> _DIRECTIVE_: Reproduce verbatim the section of the rows below that begins with the line containing "<strong>6.1 Company A</strong>" and ends with the line containing "<strong>Our other reports</strong>", including both boundary lines. Output nothing else.

> _EXTRACTED RECORDS_:
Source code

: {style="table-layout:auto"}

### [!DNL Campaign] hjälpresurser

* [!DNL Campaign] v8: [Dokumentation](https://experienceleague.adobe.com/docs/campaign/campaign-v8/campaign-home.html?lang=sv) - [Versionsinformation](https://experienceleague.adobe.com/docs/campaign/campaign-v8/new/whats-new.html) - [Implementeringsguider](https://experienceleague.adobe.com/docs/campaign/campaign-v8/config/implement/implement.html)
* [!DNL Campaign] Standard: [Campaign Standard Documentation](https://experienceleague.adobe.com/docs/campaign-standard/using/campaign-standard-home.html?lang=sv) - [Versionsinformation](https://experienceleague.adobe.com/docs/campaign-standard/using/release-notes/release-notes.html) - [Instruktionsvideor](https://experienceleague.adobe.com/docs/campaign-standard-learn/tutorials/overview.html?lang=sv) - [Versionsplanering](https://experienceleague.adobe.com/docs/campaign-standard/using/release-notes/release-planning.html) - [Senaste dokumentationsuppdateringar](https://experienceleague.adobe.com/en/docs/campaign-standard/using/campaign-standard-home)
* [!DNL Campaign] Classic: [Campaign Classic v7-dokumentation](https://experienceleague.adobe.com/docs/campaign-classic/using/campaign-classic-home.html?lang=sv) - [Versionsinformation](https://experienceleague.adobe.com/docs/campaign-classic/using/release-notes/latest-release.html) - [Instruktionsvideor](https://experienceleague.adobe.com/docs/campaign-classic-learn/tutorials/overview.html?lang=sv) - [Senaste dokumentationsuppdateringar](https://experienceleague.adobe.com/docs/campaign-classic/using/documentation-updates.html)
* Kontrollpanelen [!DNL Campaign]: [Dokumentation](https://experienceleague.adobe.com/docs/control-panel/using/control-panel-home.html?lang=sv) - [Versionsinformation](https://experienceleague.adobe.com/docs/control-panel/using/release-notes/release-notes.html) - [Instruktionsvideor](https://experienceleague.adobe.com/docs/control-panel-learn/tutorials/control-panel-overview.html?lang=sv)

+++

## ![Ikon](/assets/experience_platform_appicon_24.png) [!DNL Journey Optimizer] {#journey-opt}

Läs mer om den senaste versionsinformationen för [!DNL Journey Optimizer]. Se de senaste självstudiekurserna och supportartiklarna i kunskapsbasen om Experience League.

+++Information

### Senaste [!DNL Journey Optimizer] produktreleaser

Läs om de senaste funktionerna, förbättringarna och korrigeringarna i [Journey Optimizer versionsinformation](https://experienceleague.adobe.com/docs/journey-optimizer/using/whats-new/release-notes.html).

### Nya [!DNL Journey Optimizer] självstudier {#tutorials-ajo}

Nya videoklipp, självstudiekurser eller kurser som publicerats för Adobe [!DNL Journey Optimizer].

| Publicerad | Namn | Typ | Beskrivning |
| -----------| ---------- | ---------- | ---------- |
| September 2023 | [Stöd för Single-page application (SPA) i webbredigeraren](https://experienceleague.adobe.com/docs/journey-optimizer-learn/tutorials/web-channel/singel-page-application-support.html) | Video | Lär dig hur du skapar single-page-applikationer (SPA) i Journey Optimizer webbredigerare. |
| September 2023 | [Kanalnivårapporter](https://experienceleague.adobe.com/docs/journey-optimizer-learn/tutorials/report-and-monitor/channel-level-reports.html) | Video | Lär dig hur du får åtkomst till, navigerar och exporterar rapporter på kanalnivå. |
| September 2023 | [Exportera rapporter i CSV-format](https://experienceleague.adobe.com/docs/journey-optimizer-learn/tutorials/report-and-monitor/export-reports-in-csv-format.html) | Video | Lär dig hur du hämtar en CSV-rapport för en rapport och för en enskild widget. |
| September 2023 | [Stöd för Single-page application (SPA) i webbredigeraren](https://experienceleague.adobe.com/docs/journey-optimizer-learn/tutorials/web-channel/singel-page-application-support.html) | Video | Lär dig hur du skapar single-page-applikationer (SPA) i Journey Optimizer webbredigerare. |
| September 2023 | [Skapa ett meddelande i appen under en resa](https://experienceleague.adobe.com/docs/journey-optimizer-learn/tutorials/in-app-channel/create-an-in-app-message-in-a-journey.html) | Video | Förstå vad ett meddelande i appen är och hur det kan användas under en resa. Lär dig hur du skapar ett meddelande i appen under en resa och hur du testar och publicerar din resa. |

--

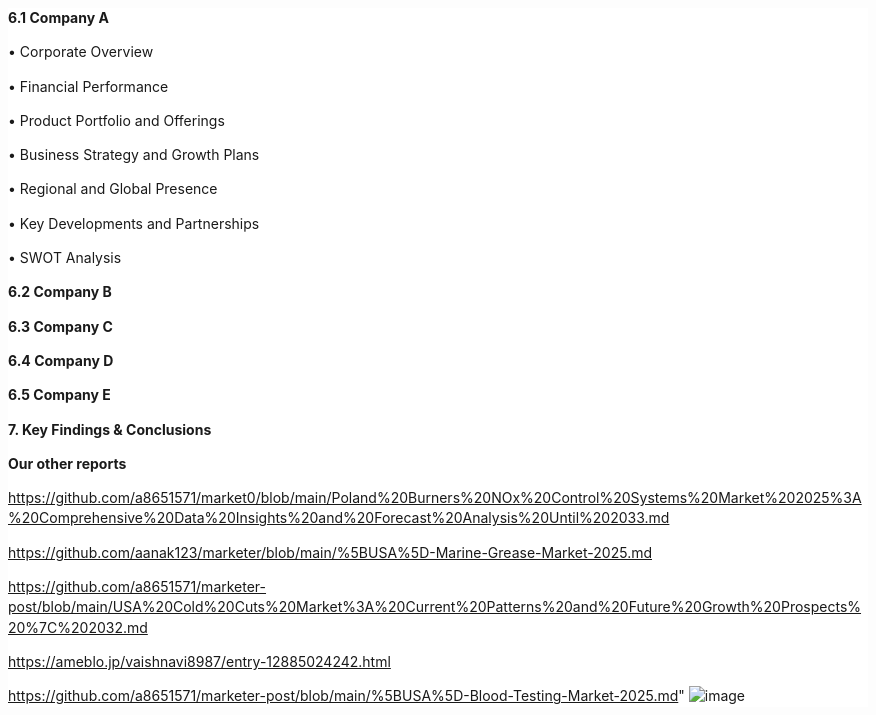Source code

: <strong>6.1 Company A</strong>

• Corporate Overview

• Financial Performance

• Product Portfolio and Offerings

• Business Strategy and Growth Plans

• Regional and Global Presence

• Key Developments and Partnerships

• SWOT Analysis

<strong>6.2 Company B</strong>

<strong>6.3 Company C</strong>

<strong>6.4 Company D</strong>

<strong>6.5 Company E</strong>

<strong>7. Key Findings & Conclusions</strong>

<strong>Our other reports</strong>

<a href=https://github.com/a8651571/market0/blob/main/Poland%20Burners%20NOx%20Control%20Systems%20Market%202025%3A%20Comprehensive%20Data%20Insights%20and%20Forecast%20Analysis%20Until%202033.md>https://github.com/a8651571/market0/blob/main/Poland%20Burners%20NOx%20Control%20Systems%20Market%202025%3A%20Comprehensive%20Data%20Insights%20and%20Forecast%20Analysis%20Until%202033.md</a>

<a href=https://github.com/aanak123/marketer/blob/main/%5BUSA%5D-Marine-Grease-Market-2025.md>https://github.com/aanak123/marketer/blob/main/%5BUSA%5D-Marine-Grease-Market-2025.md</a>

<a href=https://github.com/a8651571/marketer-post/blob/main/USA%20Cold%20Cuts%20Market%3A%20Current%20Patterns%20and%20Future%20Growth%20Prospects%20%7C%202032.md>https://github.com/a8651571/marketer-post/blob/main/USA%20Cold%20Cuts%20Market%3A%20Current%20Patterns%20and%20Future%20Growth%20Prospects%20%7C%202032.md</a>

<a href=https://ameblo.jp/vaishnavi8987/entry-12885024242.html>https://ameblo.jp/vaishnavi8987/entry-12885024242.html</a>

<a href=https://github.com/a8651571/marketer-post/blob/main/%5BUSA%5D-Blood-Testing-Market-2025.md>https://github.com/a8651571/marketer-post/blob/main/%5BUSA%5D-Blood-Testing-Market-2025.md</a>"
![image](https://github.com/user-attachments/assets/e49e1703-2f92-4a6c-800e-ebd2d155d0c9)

--

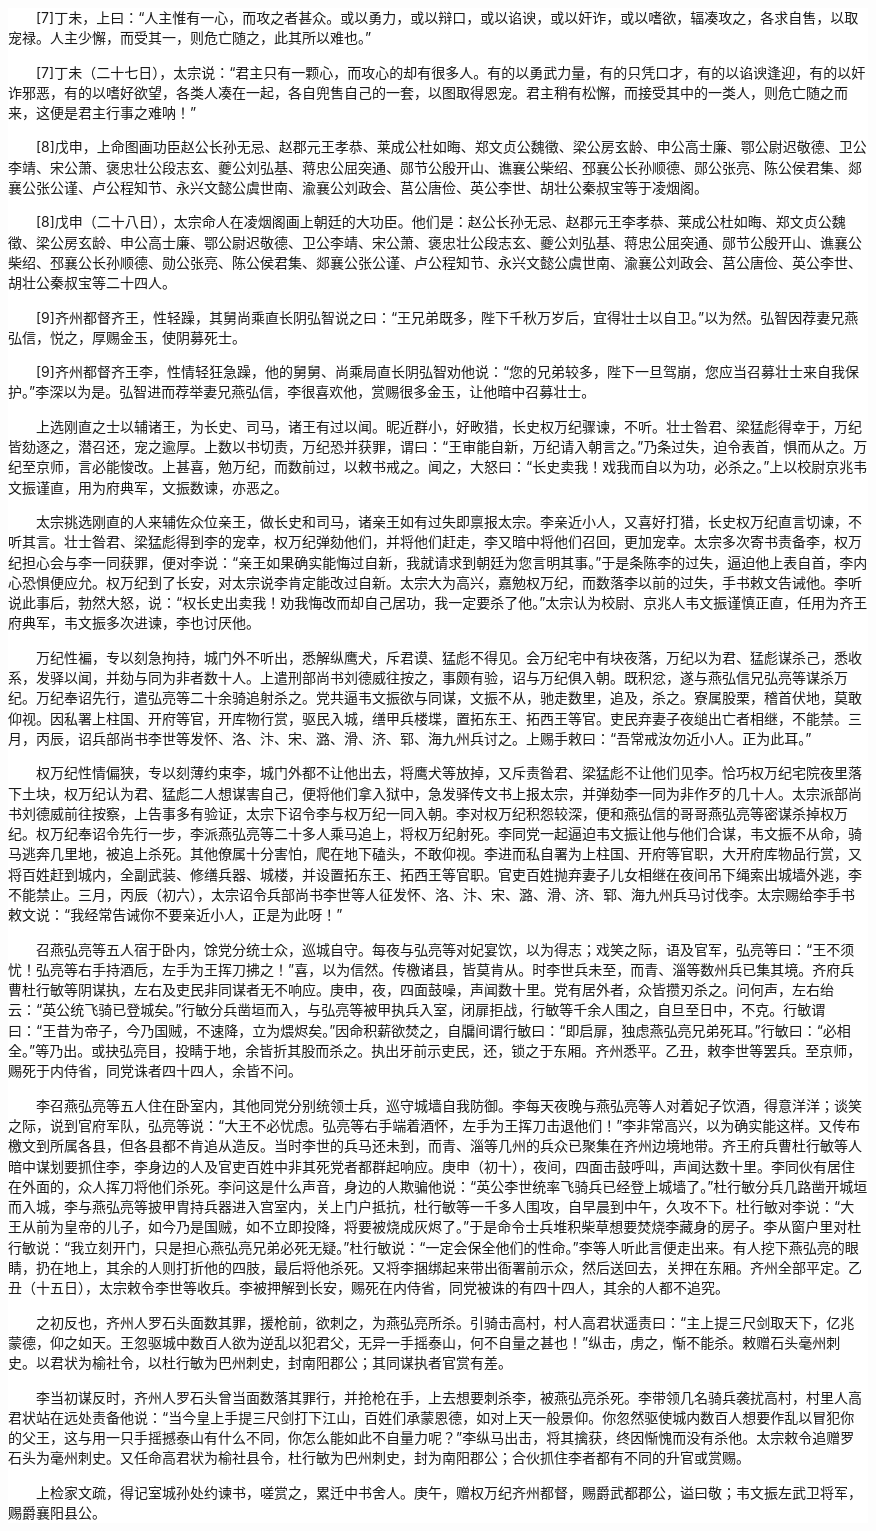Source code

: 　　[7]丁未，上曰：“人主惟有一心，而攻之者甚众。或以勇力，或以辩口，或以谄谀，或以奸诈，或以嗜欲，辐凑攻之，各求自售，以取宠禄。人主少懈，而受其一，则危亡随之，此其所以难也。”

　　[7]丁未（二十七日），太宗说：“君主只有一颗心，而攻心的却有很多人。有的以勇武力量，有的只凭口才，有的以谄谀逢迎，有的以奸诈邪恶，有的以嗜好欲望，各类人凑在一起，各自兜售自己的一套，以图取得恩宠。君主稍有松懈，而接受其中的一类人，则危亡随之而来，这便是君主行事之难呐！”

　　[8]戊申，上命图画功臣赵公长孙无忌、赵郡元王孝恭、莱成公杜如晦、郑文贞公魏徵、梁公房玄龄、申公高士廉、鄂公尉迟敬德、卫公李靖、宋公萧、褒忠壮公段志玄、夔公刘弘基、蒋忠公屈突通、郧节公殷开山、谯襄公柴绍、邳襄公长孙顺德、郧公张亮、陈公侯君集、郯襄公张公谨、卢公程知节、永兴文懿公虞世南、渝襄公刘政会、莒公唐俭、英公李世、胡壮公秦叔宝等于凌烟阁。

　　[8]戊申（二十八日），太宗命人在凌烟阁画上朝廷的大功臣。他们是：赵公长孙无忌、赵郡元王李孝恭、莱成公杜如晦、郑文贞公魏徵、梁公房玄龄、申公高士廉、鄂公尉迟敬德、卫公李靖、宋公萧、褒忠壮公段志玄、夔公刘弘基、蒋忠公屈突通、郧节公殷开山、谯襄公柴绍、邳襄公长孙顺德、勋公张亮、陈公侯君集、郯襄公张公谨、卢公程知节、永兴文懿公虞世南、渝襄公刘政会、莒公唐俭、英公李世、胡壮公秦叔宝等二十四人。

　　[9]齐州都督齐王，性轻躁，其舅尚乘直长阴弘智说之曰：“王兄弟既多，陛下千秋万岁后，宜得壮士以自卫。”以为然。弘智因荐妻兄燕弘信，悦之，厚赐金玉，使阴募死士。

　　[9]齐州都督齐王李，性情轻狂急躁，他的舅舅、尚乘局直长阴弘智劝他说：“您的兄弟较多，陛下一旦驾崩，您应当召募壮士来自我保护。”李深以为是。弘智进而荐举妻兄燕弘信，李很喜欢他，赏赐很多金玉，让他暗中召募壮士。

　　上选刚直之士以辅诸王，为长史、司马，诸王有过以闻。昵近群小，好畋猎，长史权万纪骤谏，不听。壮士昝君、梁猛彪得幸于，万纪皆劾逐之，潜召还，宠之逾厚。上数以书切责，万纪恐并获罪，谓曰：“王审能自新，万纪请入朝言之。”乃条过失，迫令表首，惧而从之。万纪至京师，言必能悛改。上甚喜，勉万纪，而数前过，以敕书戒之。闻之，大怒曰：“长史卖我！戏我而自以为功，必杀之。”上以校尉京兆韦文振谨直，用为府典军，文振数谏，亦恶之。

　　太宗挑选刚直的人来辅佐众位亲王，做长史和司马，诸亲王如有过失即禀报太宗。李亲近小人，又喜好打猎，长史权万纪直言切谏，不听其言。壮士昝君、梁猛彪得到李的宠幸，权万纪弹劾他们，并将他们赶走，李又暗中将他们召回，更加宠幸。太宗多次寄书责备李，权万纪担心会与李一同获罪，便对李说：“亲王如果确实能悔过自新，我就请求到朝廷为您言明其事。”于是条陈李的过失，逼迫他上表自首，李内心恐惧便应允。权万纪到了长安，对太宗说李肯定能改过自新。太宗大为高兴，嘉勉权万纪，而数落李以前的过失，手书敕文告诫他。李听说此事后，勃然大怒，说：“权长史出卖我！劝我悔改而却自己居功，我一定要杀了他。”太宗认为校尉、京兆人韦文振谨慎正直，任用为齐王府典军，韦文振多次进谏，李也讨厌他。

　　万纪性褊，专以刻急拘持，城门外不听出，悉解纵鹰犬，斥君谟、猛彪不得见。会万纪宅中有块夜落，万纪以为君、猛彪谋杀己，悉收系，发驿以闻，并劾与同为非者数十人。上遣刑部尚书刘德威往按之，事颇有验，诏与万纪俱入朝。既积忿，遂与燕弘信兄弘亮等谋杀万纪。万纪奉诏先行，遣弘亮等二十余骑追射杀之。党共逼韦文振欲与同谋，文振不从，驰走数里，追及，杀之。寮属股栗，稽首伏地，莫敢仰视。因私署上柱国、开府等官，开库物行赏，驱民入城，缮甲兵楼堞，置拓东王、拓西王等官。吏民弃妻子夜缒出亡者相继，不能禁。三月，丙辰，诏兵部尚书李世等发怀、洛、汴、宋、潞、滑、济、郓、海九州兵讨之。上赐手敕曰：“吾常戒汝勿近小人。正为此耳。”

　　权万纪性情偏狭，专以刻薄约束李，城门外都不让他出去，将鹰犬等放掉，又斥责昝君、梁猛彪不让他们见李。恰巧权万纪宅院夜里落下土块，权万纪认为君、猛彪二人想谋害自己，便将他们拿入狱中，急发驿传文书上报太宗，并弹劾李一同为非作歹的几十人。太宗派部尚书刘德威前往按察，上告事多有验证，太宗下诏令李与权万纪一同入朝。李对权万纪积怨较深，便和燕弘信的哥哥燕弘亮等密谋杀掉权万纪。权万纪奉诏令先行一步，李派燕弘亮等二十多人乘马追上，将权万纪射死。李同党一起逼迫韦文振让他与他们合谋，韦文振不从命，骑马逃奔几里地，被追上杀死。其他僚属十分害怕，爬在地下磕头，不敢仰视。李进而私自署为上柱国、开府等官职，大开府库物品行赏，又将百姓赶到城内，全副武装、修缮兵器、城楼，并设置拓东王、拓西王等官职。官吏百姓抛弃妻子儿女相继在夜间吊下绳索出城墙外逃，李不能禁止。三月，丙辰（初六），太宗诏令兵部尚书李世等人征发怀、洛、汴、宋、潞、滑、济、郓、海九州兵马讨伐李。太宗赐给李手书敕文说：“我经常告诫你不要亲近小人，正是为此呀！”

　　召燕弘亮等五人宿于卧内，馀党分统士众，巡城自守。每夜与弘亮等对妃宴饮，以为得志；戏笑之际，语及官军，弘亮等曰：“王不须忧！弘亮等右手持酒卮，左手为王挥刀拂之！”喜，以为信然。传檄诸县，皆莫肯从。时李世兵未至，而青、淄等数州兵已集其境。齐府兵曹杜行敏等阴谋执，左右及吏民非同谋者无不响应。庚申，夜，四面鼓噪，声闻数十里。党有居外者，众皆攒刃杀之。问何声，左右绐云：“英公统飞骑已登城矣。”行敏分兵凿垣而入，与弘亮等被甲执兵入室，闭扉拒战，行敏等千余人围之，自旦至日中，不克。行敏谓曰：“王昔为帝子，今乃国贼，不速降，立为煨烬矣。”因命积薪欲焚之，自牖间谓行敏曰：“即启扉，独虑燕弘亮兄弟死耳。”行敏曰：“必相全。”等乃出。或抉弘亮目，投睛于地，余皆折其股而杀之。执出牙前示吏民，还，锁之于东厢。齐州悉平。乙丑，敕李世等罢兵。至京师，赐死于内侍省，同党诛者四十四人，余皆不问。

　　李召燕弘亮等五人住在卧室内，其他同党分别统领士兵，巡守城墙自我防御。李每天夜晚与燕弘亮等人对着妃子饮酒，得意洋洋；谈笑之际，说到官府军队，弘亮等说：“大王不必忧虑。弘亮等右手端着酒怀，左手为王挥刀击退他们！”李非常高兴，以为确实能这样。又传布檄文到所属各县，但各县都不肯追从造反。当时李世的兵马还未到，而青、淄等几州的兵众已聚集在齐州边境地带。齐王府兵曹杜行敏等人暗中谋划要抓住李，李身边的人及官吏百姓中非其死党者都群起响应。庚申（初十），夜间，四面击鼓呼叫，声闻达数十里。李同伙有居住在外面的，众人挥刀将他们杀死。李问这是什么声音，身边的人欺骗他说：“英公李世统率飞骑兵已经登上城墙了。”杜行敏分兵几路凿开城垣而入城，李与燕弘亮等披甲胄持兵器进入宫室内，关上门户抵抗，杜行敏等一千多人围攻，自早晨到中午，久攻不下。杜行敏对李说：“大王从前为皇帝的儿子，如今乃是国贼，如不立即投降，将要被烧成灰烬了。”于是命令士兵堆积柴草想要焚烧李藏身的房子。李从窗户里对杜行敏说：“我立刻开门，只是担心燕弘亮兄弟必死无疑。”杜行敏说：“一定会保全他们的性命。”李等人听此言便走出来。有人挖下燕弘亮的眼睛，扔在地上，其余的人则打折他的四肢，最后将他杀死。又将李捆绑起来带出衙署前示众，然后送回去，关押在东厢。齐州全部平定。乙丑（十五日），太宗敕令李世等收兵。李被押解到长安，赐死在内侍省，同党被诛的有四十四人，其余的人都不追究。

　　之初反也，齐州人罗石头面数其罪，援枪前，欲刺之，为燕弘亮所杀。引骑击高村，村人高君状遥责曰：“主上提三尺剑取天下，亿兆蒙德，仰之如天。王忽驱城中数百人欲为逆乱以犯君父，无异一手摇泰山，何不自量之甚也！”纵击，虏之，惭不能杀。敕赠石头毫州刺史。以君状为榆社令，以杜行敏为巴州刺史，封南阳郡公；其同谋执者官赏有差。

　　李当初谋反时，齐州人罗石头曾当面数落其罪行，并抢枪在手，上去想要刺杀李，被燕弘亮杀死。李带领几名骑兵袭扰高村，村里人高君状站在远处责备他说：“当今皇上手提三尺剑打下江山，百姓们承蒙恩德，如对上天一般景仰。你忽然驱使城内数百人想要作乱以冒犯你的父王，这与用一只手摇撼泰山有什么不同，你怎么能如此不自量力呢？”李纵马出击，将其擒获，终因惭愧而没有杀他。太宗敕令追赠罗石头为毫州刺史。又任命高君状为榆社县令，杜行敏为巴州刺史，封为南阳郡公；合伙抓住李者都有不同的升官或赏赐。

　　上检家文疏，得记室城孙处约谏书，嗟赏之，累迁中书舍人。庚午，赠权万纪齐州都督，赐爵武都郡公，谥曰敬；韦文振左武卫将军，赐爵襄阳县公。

> _TASK RESULT_:
: <strong>6.1 Company A</strong>

• Corporate Overview

• Financial Performance

• Product Portfolio and Offerings

• Business Strategy and Growth Plans

• Regional and Global Presence

• Key Developments and Partnerships

• SWOT Analysis

<strong>6.2 Company B</strong>

<strong>6.3 Company C</strong>

<strong>6.4 Company D</strong>

<strong>6.5 Company E</strong>

<strong>7. Key Findings & Conclusions</strong>

<strong>Our other reports</strong>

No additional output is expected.